Canvas learning management system

The Canvas learning management system is the central means of interaction and participation during the course.

  • news and announcements
  • general discussion forum with other students and instructor
  • links to recorded lectures
  • lecture slides
  • assignment posting
  • online quizzes

Students should post all course related questions to the general discussion forum for instructor and peer responses and discussion.

Zoom web conferences

Lectures and office hours will be conducted via Zoom Web Conferencing.

  • Live web conferencing
  • Screen sharing
  • Interactive chat

Office Hours

Brian is in the office from approximately 6am-6pm Chicago Time Monday-Friday. Google Hangouts or Zoom conferences may be scheduled at student request during these times, with flexibility for prior commitments. Chats via all common platforms (Hangouts, Zoom, Skype, WhatsApp, Telegram, etc.) will also be supported.

Times outside the listed Office hours times will be considered on a case by case basis. Office hours should be utilized for private matters not suitable for interactive class/lecture periods or unsuitable for email.

Students are encouraged to network with and collaborate with their classmates, and the instructor will be available for appointments as well.

Brian will answer emails and text chats as expeditionsly as possible, typically within 1-2 hours during the day, and early in the morning if the inquiry comes in overnight. Please don’t get hung up on a project step for fear of asking a question. You wouldn’t do it in a job, so don’t hold back here.

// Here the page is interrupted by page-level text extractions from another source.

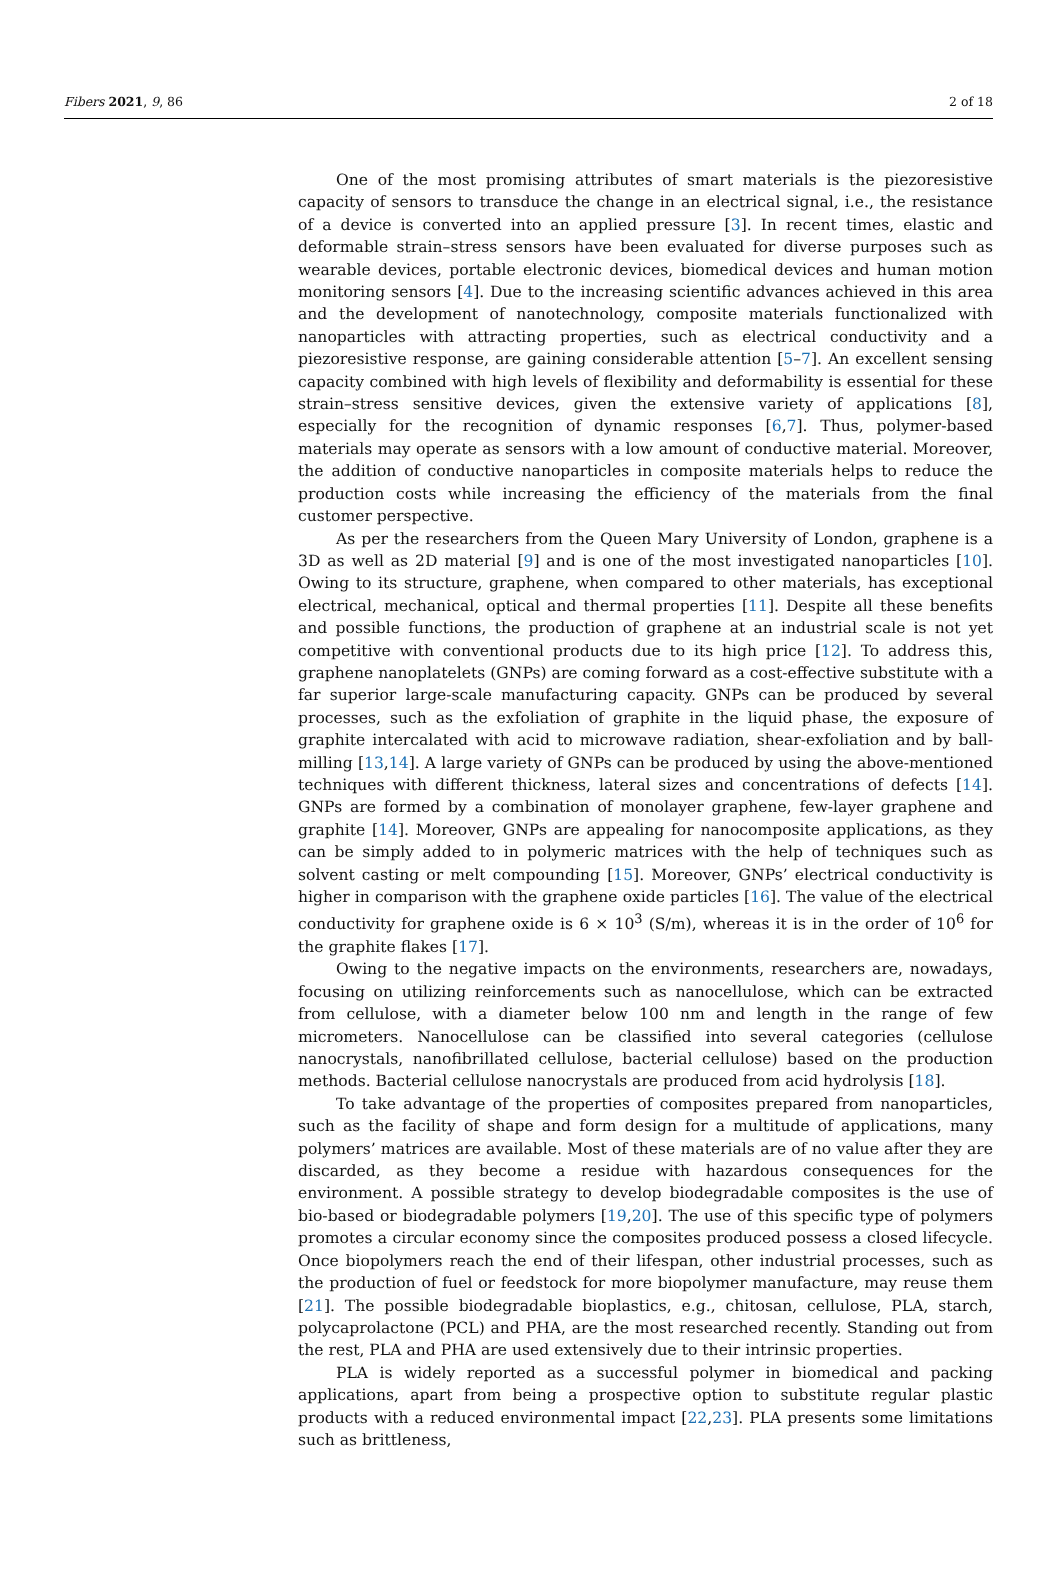Fibers 2021, 9, 86 2 of 18
One of the most promising attributes of smart materials is the piezoresistive capacity of sensors to transduce the change in an electrical signal, i.e., the resistance of a device is converted into an applied pressure [3]. In recent times, elastic and deformable strain–stress sensors have been evaluated for diverse purposes such as wearable devices, portable electronic devices, biomedical devices and human motion monitoring sensors [4]. Due to the increasing scientific advances achieved in this area and the development of nanotechnology, composite materials functionalized with nanoparticles with attracting properties, such as electrical conductivity and a piezoresistive response, are gaining considerable attention [5–7]. An excellent sensing capacity combined with high levels of flexibility and deformability is essential for these strain–stress sensitive devices, given the extensive variety of applications [8], especially for the recognition of dynamic responses [6,7]. Thus, polymer-based materials may operate as sensors with a low amount of conductive material. Moreover, the addition of conductive nanoparticles in composite materials helps to reduce the production costs while increasing the efficiency of the materials from the final customer perspective.
As per the researchers from the Queen Mary University of London, graphene is a 3D as well as 2D material [9] and is one of the most investigated nanoparticles [10]. Owing to its structure, graphene, when compared to other materials, has exceptional electrical, mechanical, optical and thermal properties [11]. Despite all these benefits and possible functions, the production of graphene at an industrial scale is not yet competitive with conventional products due to its high price [12]. To address this, graphene nanoplatelets (GNPs) are coming forward as a cost-effective substitute with a far superior large-scale manufacturing capacity. GNPs can be produced by several processes, such as the exfoliation of graphite in the liquid phase, the exposure of graphite intercalated with acid to microwave radiation, shear-exfoliation and by ball-milling [13,14]. A large variety of GNPs can be produced by using the above-mentioned techniques with different thickness, lateral sizes and concentrations of defects [14]. GNPs are formed by a combination of monolayer graphene, few-layer graphene and graphite [14]. Moreover, GNPs are appealing for nanocomposite applications, as they can be simply added to in polymeric matrices with the help of techniques such as solvent casting or melt compounding [15]. Moreover, GNPs’ electrical conductivity is higher in comparison with the graphene oxide particles [16]. The value of the electrical conductivity for graphene oxide is 6 × 10<sup>3</sup> (S/m), whereas it is in the order of 10<sup>6</sup> for the graphite flakes [17].
Owing to the negative impacts on the environments, researchers are, nowadays, focusing on utilizing reinforcements such as nanocellulose, which can be extracted from cellulose, with a diameter below 100 nm and length in the range of few micrometers. Nanocellulose can be classified into several categories (cellulose nanocrystals, nanofibrillated cellulose, bacterial cellulose) based on the production methods. Bacterial cellulose nanocrystals are produced from acid hydrolysis [18].
To take advantage of the properties of composites prepared from nanoparticles, such as the facility of shape and form design for a multitude of applications, many polymers’ matrices are available. Most of these materials are of no value after they are discarded, as they become a residue with hazardous consequences for the environment. A possible strategy to develop biodegradable composites is the use of bio-based or biodegradable polymers [19,20]. The use of this specific type of polymers promotes a circular economy since the composites produced possess a closed lifecycle. Once biopolymers reach the end of their lifespan, other industrial processes, such as the production of fuel or feedstock for more biopolymer manufacture, may reuse them [21]. The possible biodegradable bioplastics, e.g., chitosan, cellulose, PLA, starch, polycaprolactone (PCL) and PHA, are the most researched recently. Standing out from the rest, PLA and PHA are used extensively due to their intrinsic properties.
PLA is widely reported as a successful polymer in biomedical and packing applications, apart from being a prospective option to substitute regular plastic products with a reduced environmental impact [22,23]. PLA presents some limitations such as brittleness,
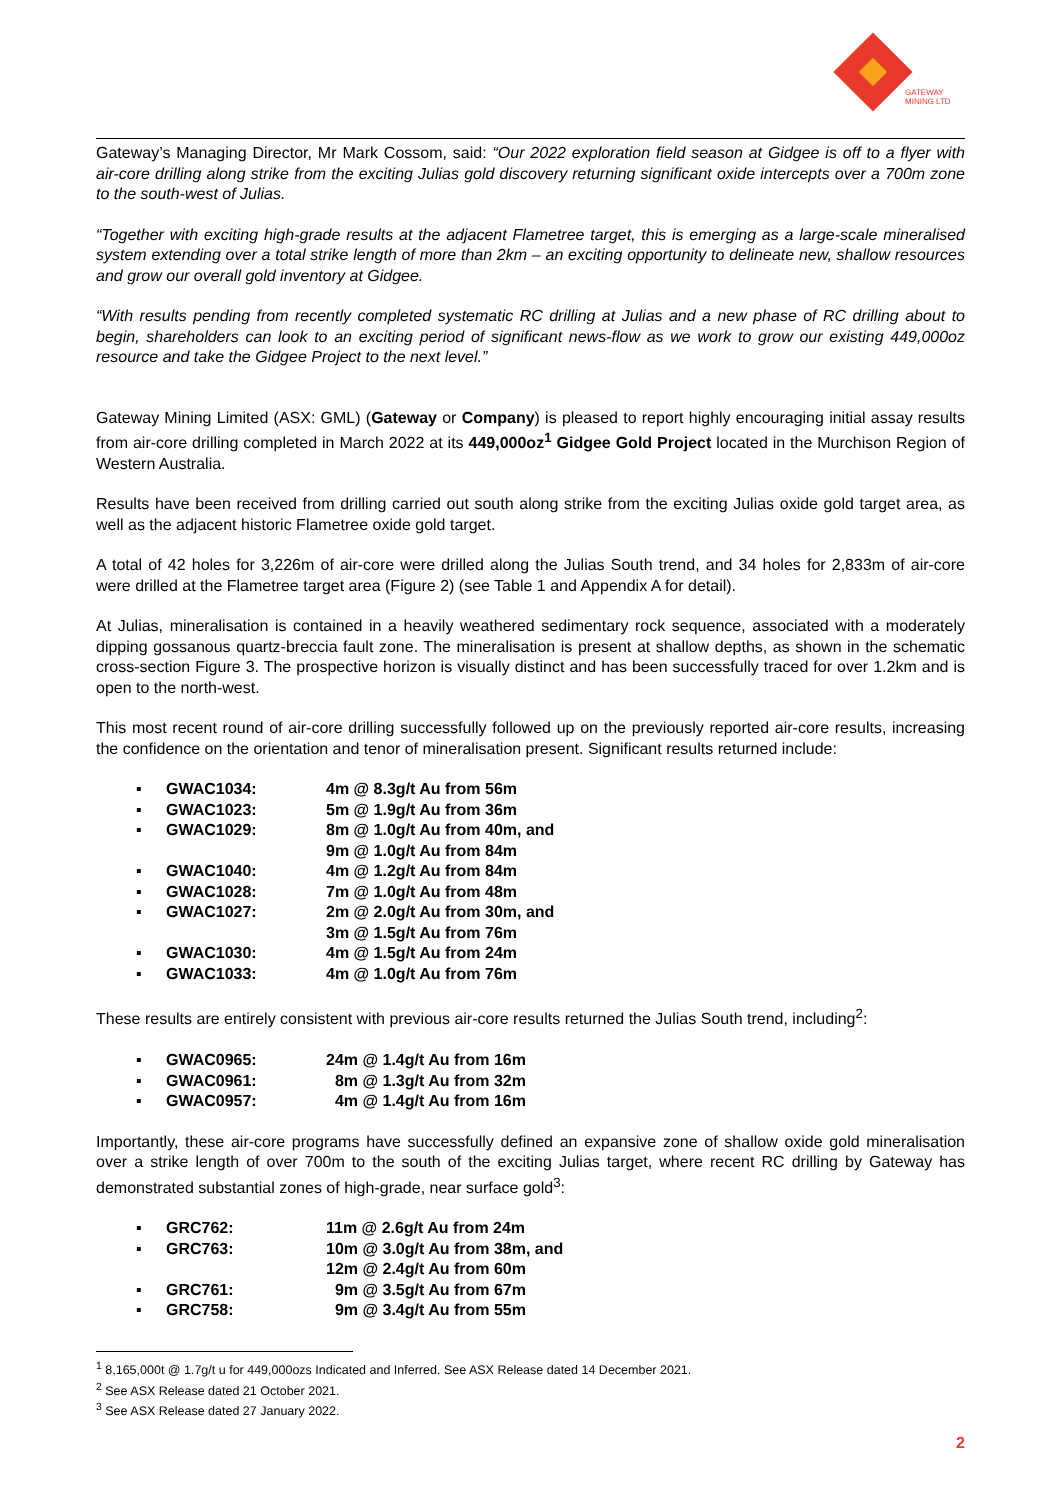GATEWAY
MINING LTD
Gateway’s Managing Director, Mr Mark Cossom, said: “Our 2022 exploration field season at Gidgee is off to a flyer with air-core drilling along strike from the exciting Julias gold discovery returning significant oxide intercepts over a 700m zone to the south-west of Julias.
“Together with exciting high-grade results at the adjacent Flametree target, this is emerging as a large-scale mineralised system extending over a total strike length of more than 2km – an exciting opportunity to delineate new, shallow resources and grow our overall gold inventory at Gidgee.
“With results pending from recently completed systematic RC drilling at Julias and a new phase of RC drilling about to begin, shareholders can look to an exciting period of significant news-flow as we work to grow our existing 449,000oz resource and take the Gidgee Project to the next level.”
Gateway Mining Limited (ASX: GML) (Gateway or Company) is pleased to report highly encouraging initial assay results from air-core drilling completed in March 2022 at its 449,000oz<sup>1</sup> Gidgee Gold Project located in the Murchison Region of Western Australia.
Results have been received from drilling carried out south along strike from the exciting Julias oxide gold target area, as well as the adjacent historic Flametree oxide gold target.
A total of 42 holes for 3,226m of air-core were drilled along the Julias South trend, and 34 holes for 2,833m of air-core were drilled at the Flametree target area (Figure 2) (see Table 1 and Appendix A for detail).
At Julias, mineralisation is contained in a heavily weathered sedimentary rock sequence, associated with a moderately dipping gossanous quartz-breccia fault zone. The mineralisation is present at shallow depths, as shown in the schematic cross-section Figure 3. The prospective horizon is visually distinct and has been successfully traced for over 1.2km and is open to the north-west.
This most recent round of air-core drilling successfully followed up on the previously reported air-core results, increasing the confidence on the orientation and tenor of mineralisation present. Significant results returned include:
▪ GWAC1034: 4m @ 8.3g/t Au from 56m
▪ GWAC1023: 5m @ 1.9g/t Au from 36m
▪ GWAC1029: 8m @ 1.0g/t Au from 40m, and
9m @ 1.0g/t Au from 84m
▪ GWAC1040: 4m @ 1.2g/t Au from 84m
▪ GWAC1028: 7m @ 1.0g/t Au from 48m
▪ GWAC1027: 2m @ 2.0g/t Au from 30m, and
3m @ 1.5g/t Au from 76m
▪ GWAC1030: 4m @ 1.5g/t Au from 24m
▪ GWAC1033: 4m @ 1.0g/t Au from 76m
These results are entirely consistent with previous air-core results returned the Julias South trend, including<sup>2</sup>:
▪ GWAC0965: 24m @ 1.4g/t Au from 16m
▪ GWAC0961: 8m @ 1.3g/t Au from 32m
▪ GWAC0957: 4m @ 1.4g/t Au from 16m
Importantly, these air-core programs have successfully defined an expansive zone of shallow oxide gold mineralisation over a strike length of over 700m to the south of the exciting Julias target, where recent RC drilling by Gateway has demonstrated substantial zones of high-grade, near surface gold<sup>3</sup>:
▪ GRC762: 11m @ 2.6g/t Au from 24m
▪ GRC763: 10m @ 3.0g/t Au from 38m, and
12m @ 2.4g/t Au from 60m
▪ GRC761: 9m @ 3.5g/t Au from 67m
▪ GRC758: 9m @ 3.4g/t Au from 55m
<sup>1</sup> 8,165,000t @ 1.7g/t u for 449,000ozs Indicated and Inferred. See ASX Release dated 14 December 2021.
<sup>2</sup> See ASX Release dated 21 October 2021.
<sup>3</sup> See ASX Release dated 27 January 2022.
2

The final grade will be determined as follows:

Assessment % of final grade
Paper Project 45%
Strategy Project 45%
Lecture Quizzes 10%
Total 100%

Policy on late assignment/project submission

No late midterm/final project submissions will be accepted. Extenuating circumstances (documented medical issue or death in the family) will be handled on an individual basis.

Assignments are targeted to help you make progress on your projects.

Failure to keep up with the assignments will likely result in lower project grades, as it will be difficult to cover all the project steps if you do not do all the interim steps. The projects reflect significant, non-trivial, outlays of research, reading, coding, and writing time, and can not reasonably be completed in a marathon before the due date. Assignments are not graded other than ‘submitted’. Brian will comment on assignments either where is seems that it will help student progress, or where students have asked specific questions.

Lecture ‘Quizzes’ have been added to keep you on track with the lecture material. You will be asked to provide feedback on what you found most difficult about each lecture topic and for any questions you have which you want covered in the class period. We’ve learned from experience that engagement with the lectures is correlated with greater success in the course projects, so we’re making formal commentary on the lectures a structured part of the class.